LÉONATO. – Il est vrai, seigneur, que la mélancolie est un élément qui domine peu chez elle ; elle n’est sérieuse que quand elle dort, encore pas toujours. J’ai ouï dire à ma fille que Béatrice rêvait à des malheurs et se réveillait à force de rire.
DON PÈDRE. – Elle ne peut souffrir qu’on lui parle d’un mari.
LÉONATO. – Oh ! du tout. Elle décourage tous les aspirants par ses railleries.
DON PÈDRE. – Ce serait une femme parfaite pour Bénédick.
LÉONATO. – Ah ! Seigneur ! s’ils étaient mariés, monseigneur, seulement huit jours, ils deviendraient fous à force de parler.
DON PÈDRE. – Comte Claudio, quand vous proposez-vous d’aller à l’église ?
CLAUDIO. – Demain, seigneur : le temps se traîne sur des béquilles jusqu’à ce que l’Amour ait vu ses rites accomplis.
LÉONATO. – Pas avant lundi, mon cher fils. C’est juste dans huit jours, et le temps est déjà trop court.
DON PÈDRE. – Allons, vous secouez la tête à un si long délai ; mais je vous garantis, Claudio, que le temps ne nous pèsera pas ; je veux dans l’intervalle entreprendre un des travaux d’Hercule. C’est d’amener le seigneur Bénédick et Béatrice à avoir l’un pour l’autre une montagne d’amour ; je voudrais en faire un mariage, et je ne doute pas d’en venir à bout, si vous voulez bien tous trois me prêter l’aide que je vous demanderai.

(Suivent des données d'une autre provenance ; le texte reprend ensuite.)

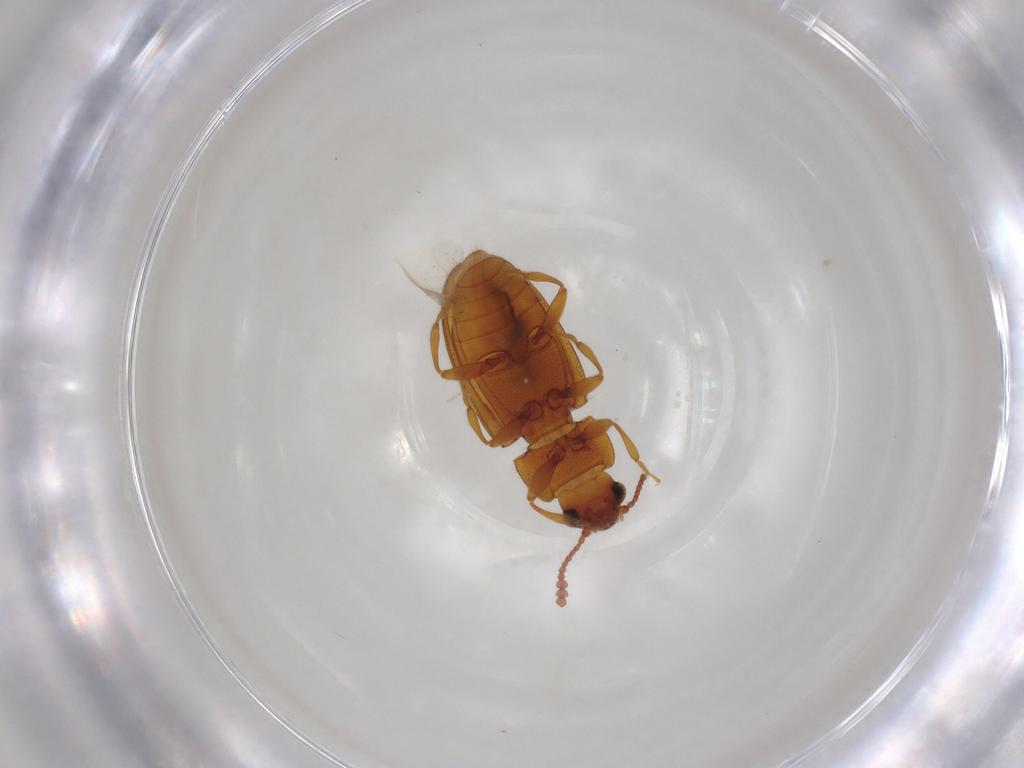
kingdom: Animalia
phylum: Arthropoda
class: Insecta
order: Coleoptera
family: Erotylidae
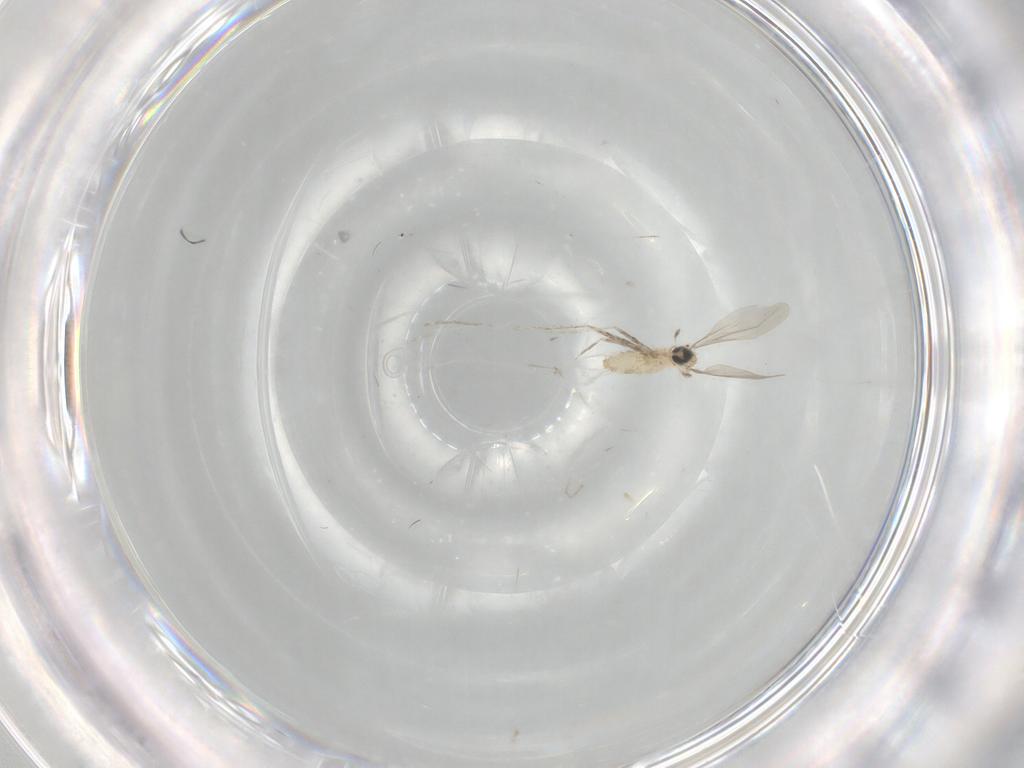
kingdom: Animalia
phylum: Arthropoda
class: Insecta
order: Diptera
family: Cecidomyiidae
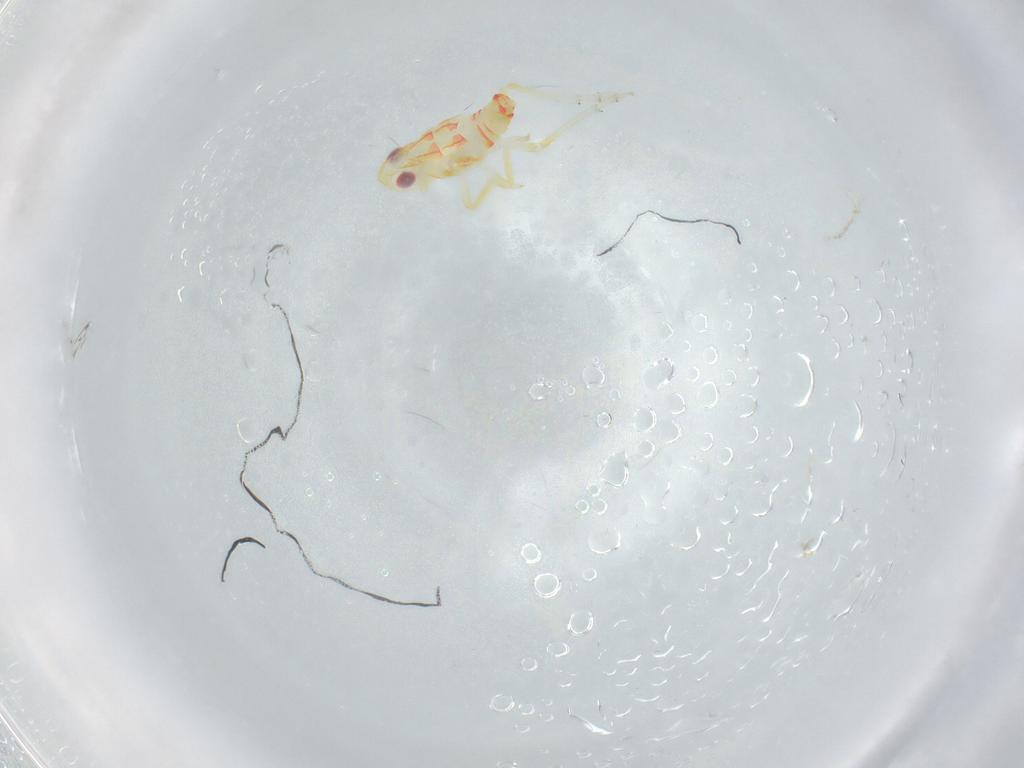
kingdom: Animalia
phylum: Arthropoda
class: Insecta
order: Hemiptera
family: Tropiduchidae
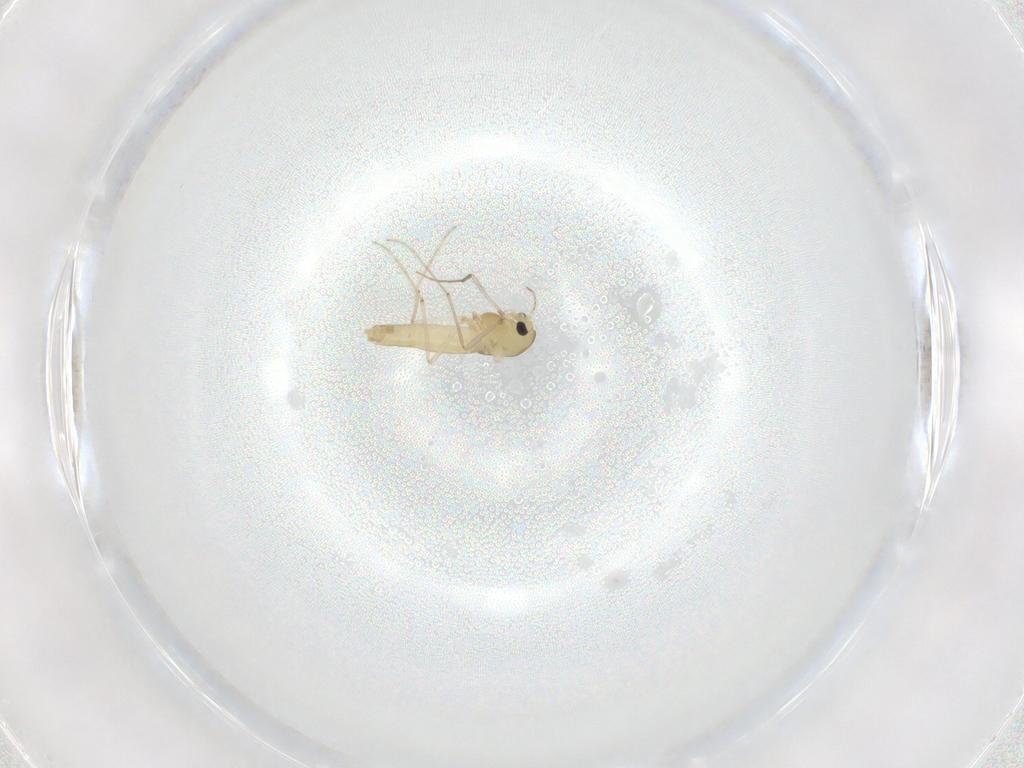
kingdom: Animalia
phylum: Arthropoda
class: Insecta
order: Diptera
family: Chironomidae
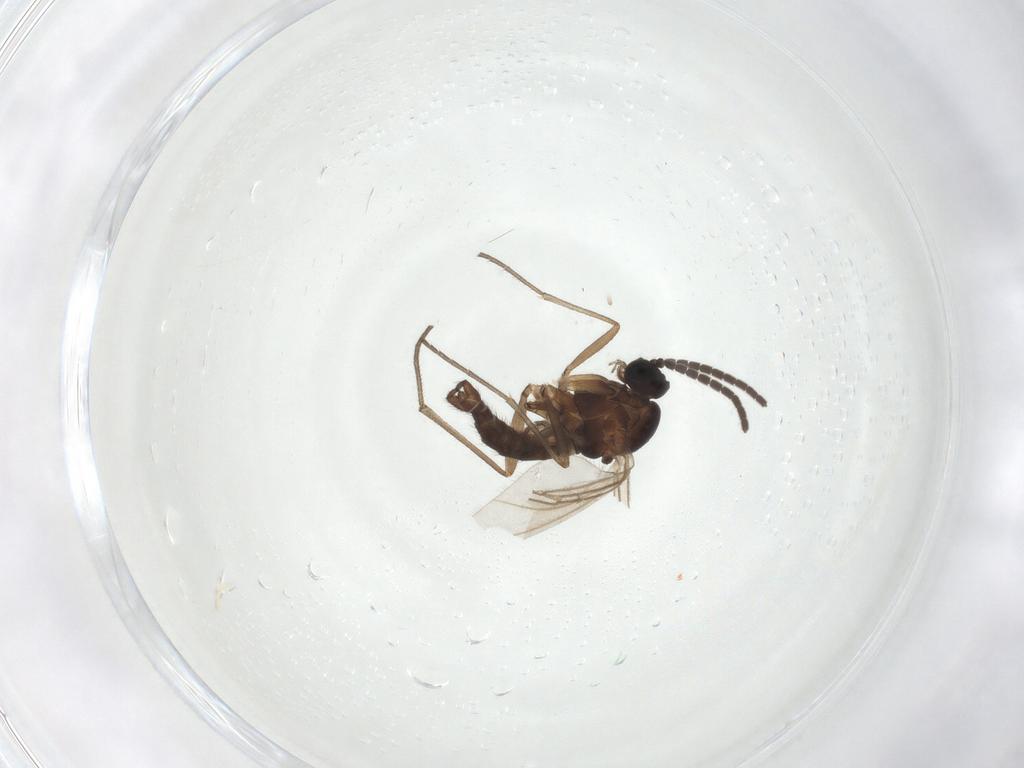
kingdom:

LÉONATO. – Monseigneur, comptez sur moi, dussé-je passer dix nuits sans dormir.
CLAUDIO. – Seigneur, j’en dis autant.
DON PÈDRE. – Et vous aussi, aimable Héro ?
HÉRO. – Je ferai tout ce qu’on pourra faire avec convenance, seigneur, pour procurer à ma cousine un bon mari.
DON PÈDRE. – Et des maris que je connais, Bénédick n’est pas celui qui promet le moins ; je puis lui donner cet éloge ; il est d’un sang illustre, d’une valeur reconnue, d’une honnêteté prouvée. Je vous enseignerai à disposer votre cousine à devenir amoureuse de Bénédick ; tandis que moi, soutenu de mes deux amis, je me charge d’opérer sur Bénédick. En dépit de son esprit vif et de son estomac particulier, je veux qu’il s’enflamme pour Béatrice. Si nous pouvons réussir, Cupidon cesse d’être un archer : toute sa gloire nous appartiendra, comme aux seuls dieux de l’amour. Entrez avec moi, et je vous expliquerai mon projet.